Wow, that must have been scary! Faced with incredulity after the inoffensive e-mail became public, Woodward alibied that he’d never exactly called it threatening.

Which begs the question of why he was talking about it on TV. Look, people frequently wander into newspaper offices describing government plots against them — often spelled out in all caps, with lots of red ink underlines and rows of exclamation points. Most often they’re gently shown the door.

But I digress. Sperling’s point was that Woodward was completely off-base in saying President Obama had “moved the goal posts” by seeking to close tax loopholes enabling guys like Mitt Romney to pay lower income tax rates than his wife’s horse trainers.

Could there be anybody in America who didn’t know that?

Certainly not Bill Keller. To the New York Times editor, Obama’s big sin was building “a re-election campaign that was long on making the wealthiest pay more in taxes, short on spending discipline, and firmly hands-off on the problem of entitlements.”

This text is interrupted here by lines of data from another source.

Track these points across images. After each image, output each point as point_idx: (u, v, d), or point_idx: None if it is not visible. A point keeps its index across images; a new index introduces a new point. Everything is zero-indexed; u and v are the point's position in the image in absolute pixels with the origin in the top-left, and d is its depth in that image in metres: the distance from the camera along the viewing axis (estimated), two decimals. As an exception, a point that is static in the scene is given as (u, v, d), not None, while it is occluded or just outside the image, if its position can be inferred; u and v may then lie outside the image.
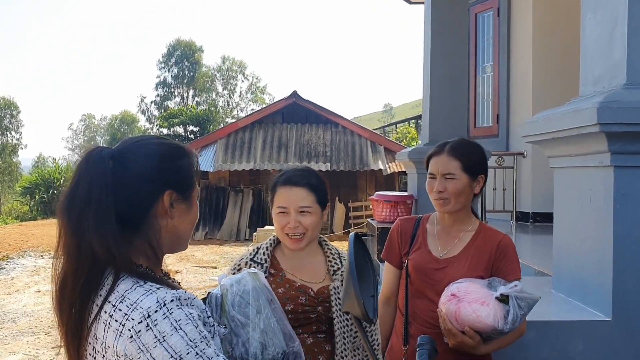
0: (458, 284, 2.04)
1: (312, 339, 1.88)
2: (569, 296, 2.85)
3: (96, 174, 1.25)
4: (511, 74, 7.78)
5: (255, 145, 18.38)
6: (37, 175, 28.05)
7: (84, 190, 1.24)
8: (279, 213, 1.95)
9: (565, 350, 2.55)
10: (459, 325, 1.98)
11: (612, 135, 2.43)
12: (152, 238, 1.30)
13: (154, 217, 1.30)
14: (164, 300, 1.18)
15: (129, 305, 1.18)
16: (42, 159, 54.30)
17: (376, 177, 18.21)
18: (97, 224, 1.21)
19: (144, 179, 1.29)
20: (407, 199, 6.33)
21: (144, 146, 1.35)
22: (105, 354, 1.20)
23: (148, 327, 1.15)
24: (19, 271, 11.35)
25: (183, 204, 1.35)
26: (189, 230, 1.39)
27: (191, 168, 1.39)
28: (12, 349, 6.40)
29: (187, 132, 35.66)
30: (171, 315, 1.17)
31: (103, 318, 1.20)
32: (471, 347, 1.99)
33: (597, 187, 2.61)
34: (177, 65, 47.03)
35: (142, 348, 1.15)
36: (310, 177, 1.98)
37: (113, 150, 1.33)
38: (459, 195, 2.19)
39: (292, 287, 1.92)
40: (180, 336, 1.16)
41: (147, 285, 1.23)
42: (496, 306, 1.93)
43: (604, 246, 2.53)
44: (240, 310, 1.37)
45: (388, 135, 27.53)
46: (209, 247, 15.10)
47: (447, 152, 2.22)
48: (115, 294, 1.21)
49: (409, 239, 2.34)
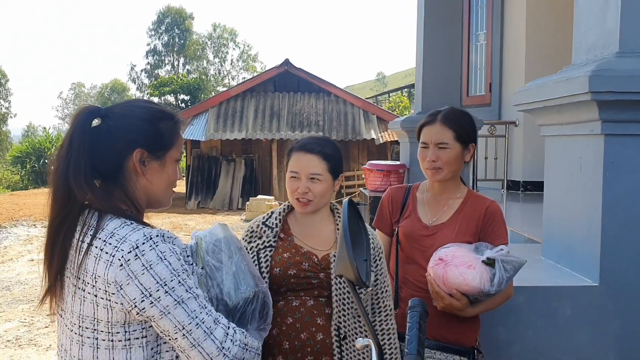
0: (445, 249, 2.08)
1: (313, 302, 1.93)
2: (558, 262, 2.91)
3: (78, 128, 1.39)
4: (504, 42, 7.74)
5: (247, 114, 18.28)
6: (27, 145, 27.87)
7: (66, 144, 1.38)
8: (291, 178, 1.99)
9: (554, 314, 2.61)
10: (447, 288, 2.03)
11: (603, 103, 2.44)
12: (128, 190, 1.43)
13: (127, 171, 1.43)
14: (150, 235, 1.32)
15: (119, 239, 1.31)
16: (32, 128, 53.87)
17: (368, 147, 18.23)
18: (75, 173, 1.36)
19: (118, 137, 1.42)
20: (399, 168, 6.35)
21: (129, 107, 1.49)
22: (95, 283, 1.31)
23: (136, 256, 1.29)
24: (12, 240, 11.36)
25: (155, 163, 1.45)
26: (164, 187, 1.50)
27: (170, 130, 1.49)
28: (8, 316, 6.46)
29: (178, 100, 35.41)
30: (157, 247, 1.31)
31: (93, 253, 1.32)
32: (459, 309, 2.05)
33: (587, 156, 2.64)
34: (168, 32, 46.42)
35: (131, 275, 1.28)
36: (325, 146, 2.01)
37: (101, 109, 1.45)
38: (452, 164, 2.22)
39: (298, 252, 1.97)
40: (165, 265, 1.30)
41: (134, 224, 1.36)
42: (482, 269, 1.98)
43: (593, 213, 2.57)
44: (214, 256, 1.50)
45: (381, 104, 27.43)
46: (201, 217, 15.14)
47: (440, 121, 2.23)
48: (104, 231, 1.34)
49: (400, 207, 2.38)
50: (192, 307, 1.32)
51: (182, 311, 1.30)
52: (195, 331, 1.31)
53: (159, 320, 1.30)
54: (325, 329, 1.90)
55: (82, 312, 1.34)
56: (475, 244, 2.11)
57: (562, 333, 2.60)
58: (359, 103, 18.85)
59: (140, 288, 1.28)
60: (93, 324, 1.33)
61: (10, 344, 5.57)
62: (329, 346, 1.89)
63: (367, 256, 1.01)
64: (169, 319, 1.30)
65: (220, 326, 1.35)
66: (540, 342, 2.61)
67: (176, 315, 1.30)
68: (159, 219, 13.36)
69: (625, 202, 2.51)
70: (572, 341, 2.60)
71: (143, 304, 1.28)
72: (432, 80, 6.18)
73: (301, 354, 1.88)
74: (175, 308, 1.30)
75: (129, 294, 1.28)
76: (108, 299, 1.30)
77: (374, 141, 17.78)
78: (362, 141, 17.97)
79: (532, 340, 2.61)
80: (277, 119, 18.23)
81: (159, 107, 1.53)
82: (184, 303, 1.31)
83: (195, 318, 1.31)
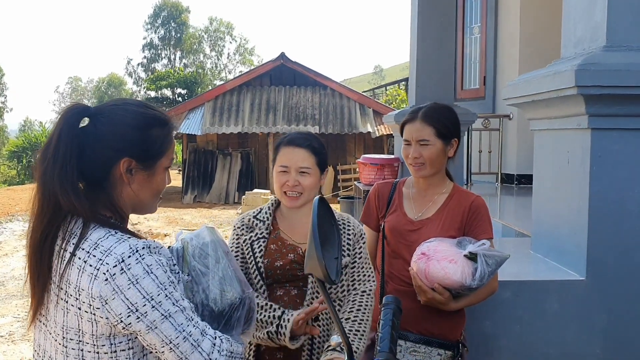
0: (428, 243, 2.09)
1: (297, 291, 2.01)
2: (546, 256, 2.91)
3: (65, 131, 1.33)
4: (498, 35, 7.72)
5: (243, 108, 18.24)
6: (24, 139, 27.80)
7: (52, 145, 1.32)
8: (280, 172, 2.03)
9: (541, 308, 2.61)
10: (429, 282, 2.04)
11: (589, 97, 2.44)
12: (113, 197, 1.38)
13: (113, 178, 1.38)
14: (136, 247, 1.28)
15: (103, 251, 1.27)
16: (28, 123, 53.73)
17: (365, 140, 18.21)
18: (61, 178, 1.30)
19: (105, 144, 1.36)
20: (394, 162, 6.34)
21: (119, 111, 1.40)
22: (79, 296, 1.27)
23: (122, 270, 1.25)
24: (7, 235, 11.35)
25: (143, 172, 1.40)
26: (150, 197, 1.45)
27: (161, 138, 1.42)
28: (1, 311, 6.46)
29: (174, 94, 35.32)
30: (143, 260, 1.27)
31: (77, 264, 1.28)
32: (441, 303, 2.06)
33: (574, 149, 2.63)
34: (164, 26, 46.30)
35: (117, 289, 1.24)
36: (313, 140, 2.06)
37: (90, 109, 1.39)
38: (434, 160, 2.23)
39: (284, 245, 2.03)
40: (151, 279, 1.26)
41: (119, 234, 1.31)
42: (464, 263, 1.99)
43: (580, 207, 2.57)
44: (200, 261, 1.47)
45: (378, 97, 27.38)
46: (197, 211, 15.14)
47: (420, 118, 2.24)
48: (88, 242, 1.29)
49: (386, 203, 2.39)
50: (179, 320, 1.29)
51: (169, 325, 1.28)
52: (182, 344, 1.29)
53: (146, 334, 1.28)
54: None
55: (66, 323, 1.31)
56: (458, 239, 2.12)
57: (549, 327, 2.61)
58: (355, 96, 18.82)
59: (126, 303, 1.25)
60: (78, 335, 1.30)
61: (4, 339, 5.58)
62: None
63: (338, 254, 1.01)
64: (156, 334, 1.27)
65: (207, 337, 1.33)
66: (527, 336, 2.61)
67: (163, 330, 1.28)
68: (155, 214, 13.34)
69: (612, 195, 2.51)
70: (559, 335, 2.61)
71: (129, 319, 1.25)
72: (426, 73, 6.14)
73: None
74: (162, 322, 1.27)
75: (114, 309, 1.25)
76: (93, 312, 1.27)
77: (370, 134, 17.77)
78: (358, 134, 17.95)
79: (518, 334, 2.61)
80: (274, 112, 18.20)
81: (152, 112, 1.44)
82: (171, 317, 1.29)
83: (182, 332, 1.29)
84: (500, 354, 2.63)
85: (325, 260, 0.95)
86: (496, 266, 2.03)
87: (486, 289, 2.13)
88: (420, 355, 2.15)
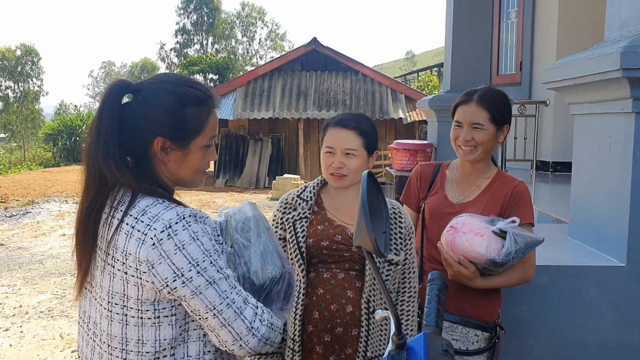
0: (458, 218, 2.08)
1: (344, 274, 1.96)
2: (584, 242, 2.87)
3: (108, 107, 1.37)
4: (536, 20, 7.57)
5: (275, 93, 18.29)
6: (59, 122, 28.37)
7: (96, 121, 1.38)
8: (326, 153, 2.00)
9: (578, 294, 2.58)
10: (455, 254, 2.04)
11: (635, 81, 2.38)
12: (154, 173, 1.42)
13: (151, 156, 1.41)
14: (183, 214, 1.31)
15: (151, 217, 1.31)
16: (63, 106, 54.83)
17: (396, 126, 18.11)
18: (103, 151, 1.35)
19: (141, 123, 1.39)
20: (427, 147, 6.30)
21: (155, 90, 1.42)
22: (126, 261, 1.31)
23: (169, 236, 1.28)
24: (45, 215, 11.64)
25: (178, 151, 1.42)
26: (189, 174, 1.47)
27: (197, 118, 1.42)
28: (41, 288, 6.65)
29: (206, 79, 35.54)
30: (189, 227, 1.30)
31: (124, 229, 1.32)
32: (467, 278, 2.05)
33: (617, 134, 2.58)
34: (196, 11, 46.52)
35: (163, 254, 1.28)
36: (362, 122, 2.01)
37: (132, 85, 1.42)
38: (485, 145, 2.21)
39: (331, 225, 2.00)
40: (197, 245, 1.30)
41: (166, 202, 1.35)
42: (491, 238, 1.97)
43: (622, 193, 2.53)
44: (242, 235, 1.49)
45: (410, 83, 27.17)
46: (229, 194, 15.29)
47: (475, 101, 2.21)
48: (136, 208, 1.33)
49: (428, 184, 2.38)
50: (223, 287, 1.32)
51: (213, 291, 1.31)
52: (225, 311, 1.32)
53: (190, 300, 1.31)
54: (355, 301, 1.93)
55: (112, 288, 1.34)
56: (491, 217, 2.10)
57: (586, 313, 2.58)
58: (387, 82, 18.70)
59: (172, 268, 1.28)
60: (122, 300, 1.33)
61: (44, 315, 5.75)
62: (358, 319, 1.92)
63: (386, 228, 1.02)
64: (200, 299, 1.30)
65: (250, 306, 1.36)
66: (563, 322, 2.59)
67: (207, 296, 1.30)
68: (188, 197, 13.53)
69: (655, 181, 2.46)
70: (597, 322, 2.58)
71: (175, 283, 1.28)
72: (461, 58, 6.08)
73: (331, 324, 1.91)
74: (206, 288, 1.30)
75: (160, 273, 1.28)
76: (139, 277, 1.30)
77: (402, 120, 17.65)
78: (389, 120, 17.85)
79: (555, 319, 2.59)
80: (304, 98, 18.21)
81: (189, 90, 1.43)
82: (215, 283, 1.31)
83: (226, 298, 1.32)
84: (535, 339, 2.62)
85: (374, 233, 0.96)
86: (526, 246, 1.99)
87: (519, 273, 2.12)
88: (457, 335, 2.15)
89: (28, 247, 8.86)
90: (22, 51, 45.21)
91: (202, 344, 1.39)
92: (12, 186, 15.92)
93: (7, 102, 44.05)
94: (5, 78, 44.33)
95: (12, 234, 9.86)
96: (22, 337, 5.18)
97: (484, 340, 2.18)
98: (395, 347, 0.99)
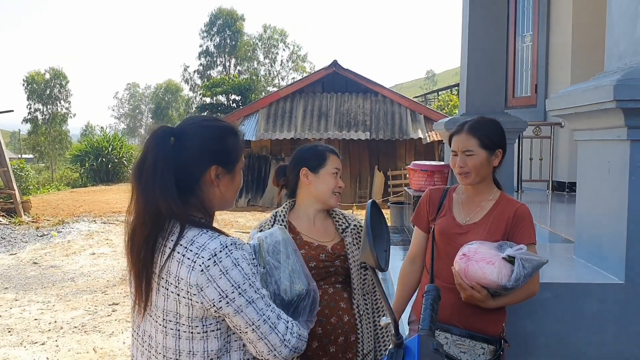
0: (469, 245, 2.27)
1: (333, 289, 2.25)
2: (588, 261, 3.04)
3: (161, 150, 1.59)
4: (550, 43, 7.75)
5: (296, 114, 18.63)
6: (86, 144, 28.95)
7: (150, 162, 1.57)
8: (333, 174, 2.32)
9: (580, 310, 2.75)
10: (468, 281, 2.22)
11: (628, 111, 2.57)
12: (204, 199, 1.64)
13: (204, 184, 1.64)
14: (226, 243, 1.53)
15: (199, 247, 1.52)
16: (90, 127, 56.04)
17: (416, 146, 18.27)
18: (162, 189, 1.55)
19: (196, 156, 1.62)
20: (444, 169, 6.45)
21: (198, 128, 1.67)
22: (178, 284, 1.53)
23: (215, 263, 1.49)
24: (74, 235, 12.01)
25: (228, 175, 1.67)
26: (233, 195, 1.73)
27: (236, 145, 1.69)
28: (74, 305, 6.95)
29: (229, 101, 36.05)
30: (231, 254, 1.52)
31: (176, 257, 1.54)
32: (480, 301, 2.24)
33: (615, 160, 2.77)
34: (219, 34, 47.36)
35: (210, 279, 1.49)
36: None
37: (174, 129, 1.66)
38: (479, 169, 2.41)
39: (311, 247, 2.26)
40: (238, 270, 1.51)
41: (210, 232, 1.57)
42: (501, 265, 2.16)
43: (620, 214, 2.70)
44: (273, 256, 1.72)
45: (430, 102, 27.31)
46: (251, 214, 15.56)
47: (465, 131, 2.44)
48: (185, 238, 1.55)
49: (437, 207, 2.58)
50: (260, 305, 1.52)
51: (252, 309, 1.51)
52: (262, 326, 1.52)
53: (233, 317, 1.52)
54: (348, 310, 2.23)
55: (166, 307, 1.57)
56: (499, 242, 2.29)
57: (588, 328, 2.75)
58: (406, 103, 18.93)
59: (218, 290, 1.48)
60: (176, 317, 1.56)
61: (77, 330, 6.02)
62: (354, 325, 2.21)
63: (387, 247, 1.23)
64: (242, 316, 1.51)
65: (282, 321, 1.57)
66: (566, 336, 2.76)
67: (247, 313, 1.51)
68: (211, 216, 13.78)
69: (650, 204, 2.64)
70: (598, 336, 2.74)
71: (220, 303, 1.49)
72: (477, 81, 6.18)
73: (334, 336, 2.18)
74: (247, 307, 1.50)
75: (208, 295, 1.49)
76: (190, 298, 1.51)
77: (421, 141, 17.83)
78: (409, 141, 18.04)
79: (558, 333, 2.76)
80: (325, 119, 18.51)
81: (224, 124, 1.69)
82: (254, 302, 1.51)
83: (262, 315, 1.52)
84: (540, 352, 2.78)
85: (376, 251, 1.18)
86: (532, 269, 2.18)
87: (525, 290, 2.30)
88: (464, 347, 2.33)
89: (60, 265, 9.21)
90: (50, 75, 46.48)
91: (242, 353, 1.61)
92: (42, 206, 16.41)
93: (35, 124, 45.23)
94: (34, 101, 45.58)
95: (45, 252, 10.24)
96: (57, 350, 5.46)
97: (489, 352, 2.36)
98: (394, 346, 1.20)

Keller thinks that had President Obama campaigned on the Simpson-Bowles-style austerity so beloved by “centrist” pundits whose own finances are secure, “he could now claim a mandate from voters to do something big and bold.” Instead, a weakened president now sounds “helpless, if not acquiescent.”

True, Keller does concede that “much of the responsibility for our perpetual crisis can be laid at the feet of a pigheaded Republican Party, cowed by its angry, anti-spending, anti-taxing, anti-Obama base.”